Imamzadeh complex
- Interactive map of Imamzadeh complex
- Location: Nakhchivan, Azerbaijan
- Coordinates: 39°06′43″N 45°28′11″E﻿ / ﻿39.1120°N 45.4696°E
- Type: Mausoleum
- Beginning date: 1722
- Completion date: 1732

= Imamzadeh complex in Nakhchivan =

Imamzadeh (Naxçıvanın İmamzadə kompleksi, مجموعه امامزاده نخجوان) - is a complex in Nakhchivan (Azerbaijan), located nearer to other monuments of the city, on the coast of the Aras River.

==Architecture==
Like many other monuments of Azerbaijan, Imamzadeh complex also was built in a manner of the 17th-18th centuries, peculiar to the period of the Safavids. The earliest burial vaults and mosques constructed near them are the main features of such complexes.

The square-shaped mausoleum reminding of a vault with a cupola and a tower-mausoleum is a kernel of Imamzadeh complex of Nakhchivan. A decorative solution of a cylindrical body is analogical to Barda Mausoleum (1322) built by Ahmad ibn Eyyub, an architect from Nakhchivan. According to an inscription fixed on the entrance of the mausoleum, its construction began in 1722 and finished in 1732.
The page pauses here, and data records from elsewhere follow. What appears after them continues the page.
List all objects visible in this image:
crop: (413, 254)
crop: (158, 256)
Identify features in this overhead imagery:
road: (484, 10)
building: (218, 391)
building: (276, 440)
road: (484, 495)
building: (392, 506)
The architectural monument in the SE of Nakhchivan c. Formed in 16–18 centuries. Consists of 3 rooms. The base of the complex in plan is square shaped, but the outer view consists of the composition that the round base coming from the cubic formed towered tombs joining (see Imamzadeh tomb). The building joining the tomb, a bit bigger and having an entrance door from the W forms the central part.

For the Russian scientist V.M. Sisoyev who was in Nakhchivan in 20 years of the last century, this part of the complex was considered the tomb of the Nakhchivani khans. For the witness of the scientist there was a grave of Mustafagulu khan Nakhchivanski, the dead son of Abbasgulu khan by hijri 1337 (1918). But from time to time, this and other graves were destroyed.

A bit far from the complex in the N direction there is another tomb. The tomb built of burnt bricks, from the down square shaped and in the upper part was built of multiangular shaped and its roof was covered with a dome. Compared with other constructions included in the complex, this tomb was in a good order. But having not any inscription or grave inside, its appointment was left uncertained. The buildings included in the Imamzadeh complex had harmony with one another and made a perfect architectural ensemble.

There was a cemetery about the Middle Ages around the complex. From time to time, some graves here were destroyed, but some others had been living up today. Grave inscriptions belonging to 16th century discovered from under the land had been investigated. Also, spanshed vaults built of burnt bricks were come across here. Later on, the place of the necropolis was changed and passed to the hill near the monument. Members of some mystic sects acting in the Middle Ages in this territory for a while had used of this complex to live, to pray, to resolve as a settlement. Generally, the characteristic features of this type constructions consist of: repairing the funeral buildings existed before, restoration and construction by means of reconstruction, and by means of building others - mosque, blessing and other service rooms close to the tomb and by this way to establish the religion complex. As in 17-18 centuries the members of mystic sects acting in our territory used the existing imamzadehs as places to live, to pray and to remember. That time there were not built settlements in the region. The architectural complex was capitally repaired and restored in 2004.